C’est officiel : après treize ans d’attente, la Bulgarie et la Roumanie ont fait leur entrée à minuit, heure locale, (23 heures, heure de Paris) dans l’espace Schengen, cette vaste zone européenne de libre circulation.
Les frontières terrestres des deux pays ne sont néanmoins pas concernées. Les contrôles sur les routes sont donc maintenus, à cause du veto de l’Autriche, seul pays réfractaire dans l’Union européenne (UE), par peur d’un afflux de demandeurs d’asile.
Malgré cette adhésion partielle, limitée donc aux aéroports et aux ports maritimes, l’étape a une forte valeur symbolique. « Il s’agit d’un grand succès pour les deux pays », a déclaré la présidente de la Commission européenne, Ursula von der Leyen, dans un communiqué. « Le moment est historique pour l’espace Schengen, le plus grand espace de libre circulation au monde. Ensemble, nous construisons une Europe plus forte et plus unie pour tous nos citoyens », a-t-elle affirmé.
La ministre de la justice roumaine, Alina Gorghiu, est persuadée que cette normalisation va attirer les investisseurs et faciliter la prospérité du pays. « L’attractivité de la Roumanie s’en trouve renforcée, et à terme cela va favoriser la hausse du tourisme », a-t-elle affirmé samedi, lors d’une conférence.
Vingt-neuf membres
Dans l’aéroport de Bucarest, où la majorité des vols desservent l’espace Schengen, les équipes se sont affairées durant toute la semaine pour préparer cette petite révolution. Avec la promesse d’un renforcement des effectifs pour mener des contrôles inopinés, notamment à l’égard des mineurs « afin d’éviter qu’ils ne soient la proie de réseaux de traite d’êtres humains », selon le gouvernement. Les agents déployés seront aussi là pour « guider les passagers et identifier ceux qui en profiteraient pour quitter illégalement la Roumanie ».

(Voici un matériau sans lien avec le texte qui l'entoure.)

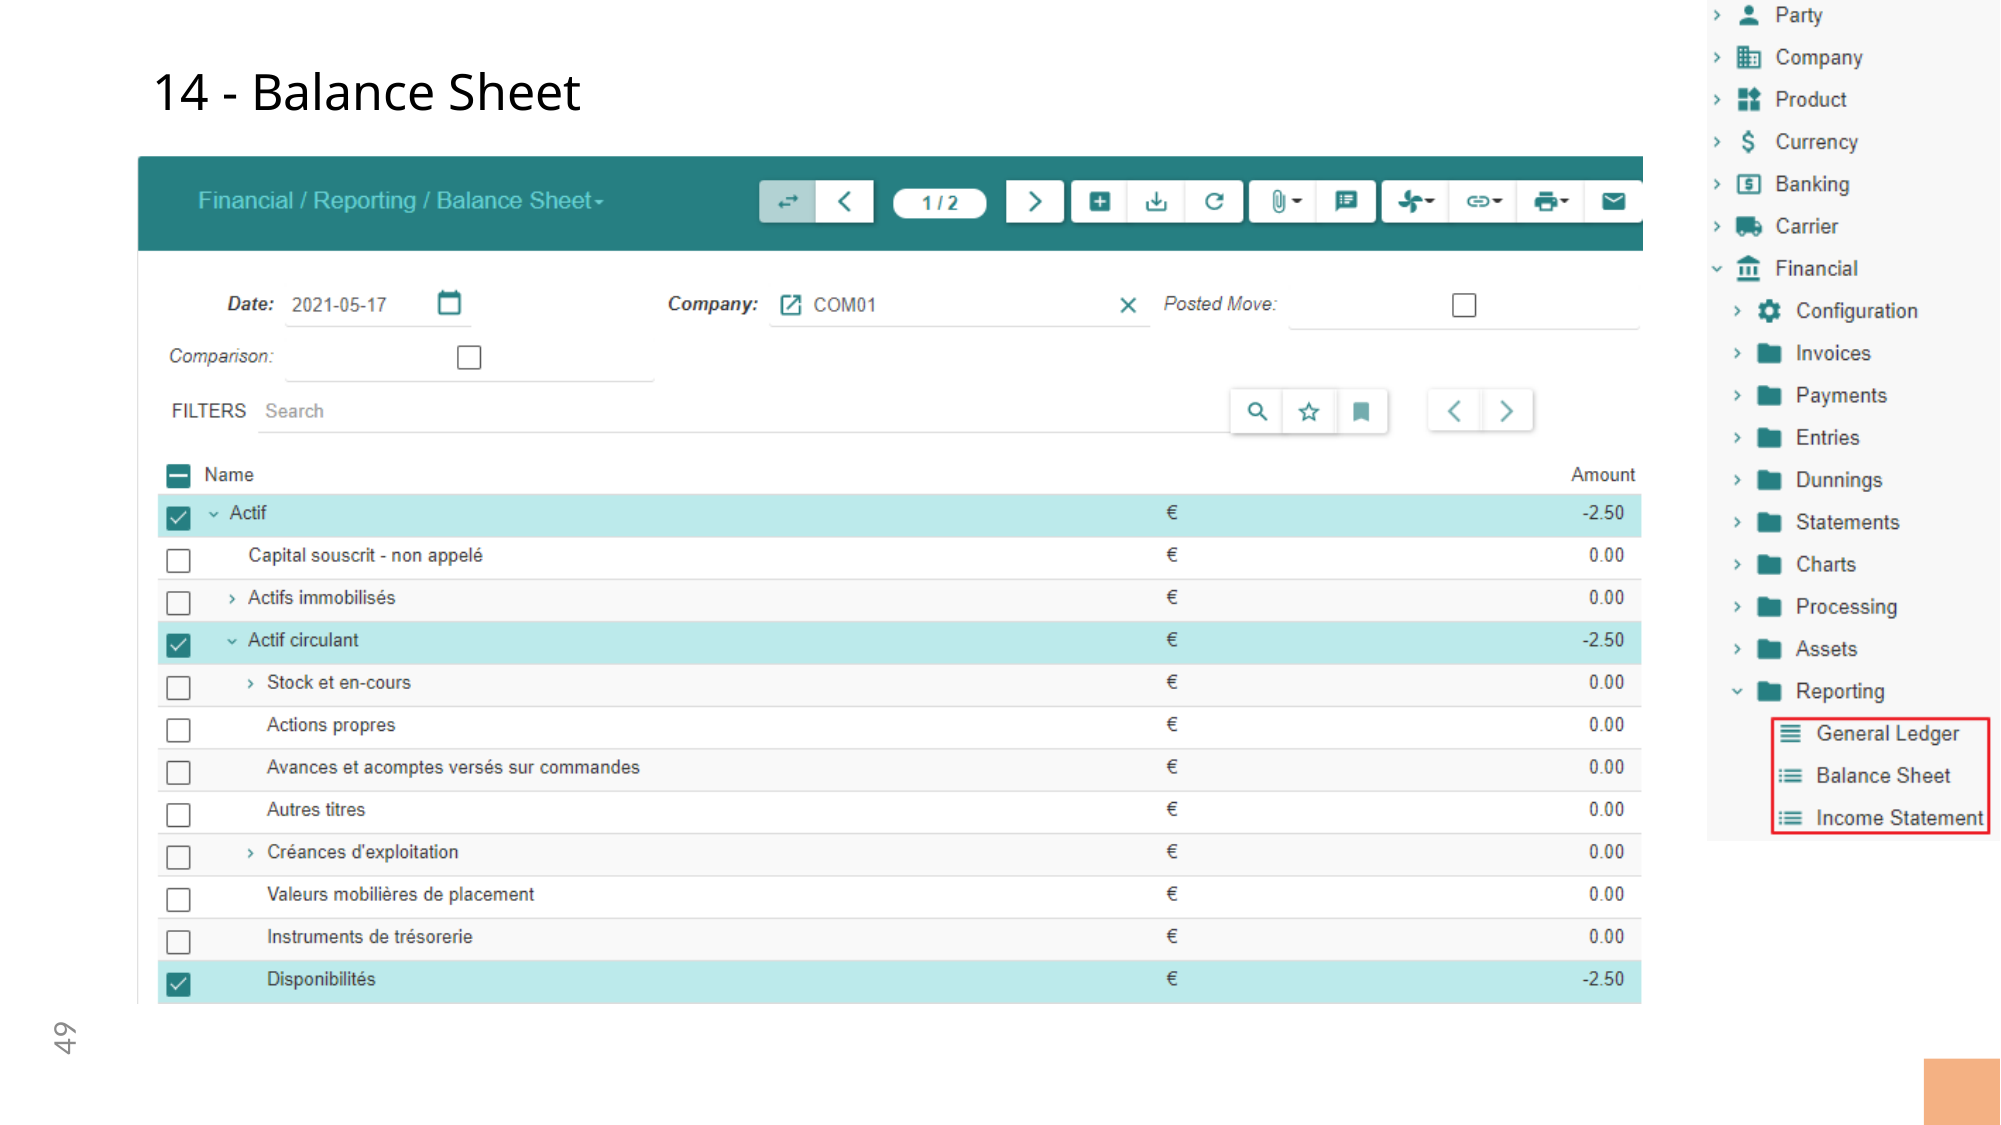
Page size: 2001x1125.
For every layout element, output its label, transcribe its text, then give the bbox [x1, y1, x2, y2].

picture [1707, 0, 2000, 841]
title 14 - Balance Sheet [137, 59, 1707, 136]
picture [137, 155, 1643, 1004]
text_box [1923, 1058, 2000, 1125]
slide_number 49 [32, 969, 93, 1108]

Car il faut montrer patte blanche pour espérer lever les réticences de Vienne. Et devenir des membres à part entière de l’espace Schengen, au sein duquel plus de 400 millions de personnes peuvent voyager librement, sans contrôles permanents aux frontières intérieures.
La Croatie, pourtant entrée dans l’UE après la Roumanie (19 millions d’habitants) et la Bulgarie (6,5 millions), membres depuis 2007, leur avait damé le pion en janvier 2023. Avec cette double entrée, cette zone créée en 1985 comprendra désormais vingt-neuf membres : vingt-cinq des vingt-sept Etats de l’UE ainsi que leurs voisins associés que sont la Suisse, le Liechtenstein, la Norvège et l’Islande.
Un « processus irréversible »
Exclus du processus, les transporteurs routiers ne décolèrent pas. L’attente dure « de huit à seize heures » à la frontière avec la Hongrie, « de vingt à trente heures avec la Bulgarie, avec des pics à trois jours » dans les deux cas, a déploré dans un communiqué l’un des principaux syndicats roumains du secteur, déplorant « des pertes financières » colossales. « Nous avons patienté treize ans, nous sommes à bout », réagit son secrétaire général, Radu Dinescu.
La colère est identique du côté des patrons bulgares. « Seulement 3 % des marchandises bulgares sont acheminées par air et mer, les 97 % restants circulant par voie terrestre », affirme Vassil Velev, président de l’organisation BICA (Bulgarian Industrial Capital Association), interrogé par l’Agence France-Presse. « Nous sommes donc à 3 % dans Schengen et ne savons pas à quelle date nous serons autorisés à adhérer complètement », déplore-t-il.
S’il espère des avancées d’ici à la fin de l’année, l’entrepreneur craint de faire les frais des élections législatives prévues pour la fin de septembre en Autriche, alors que le chancelier conservateur, Karl Nehammer, doit faire face à la montée dans les sondages de l’extrême droite.
Dans tous les cas, Sofia comme Bucarest ont averti : il n’y aura pas de retour en arrière. « Il est clair que ce processus est irréversible », a déclaré au début de mars le ministre de l’intérieur roumain, Catalin Predoiu, appelant à le boucler en 2024.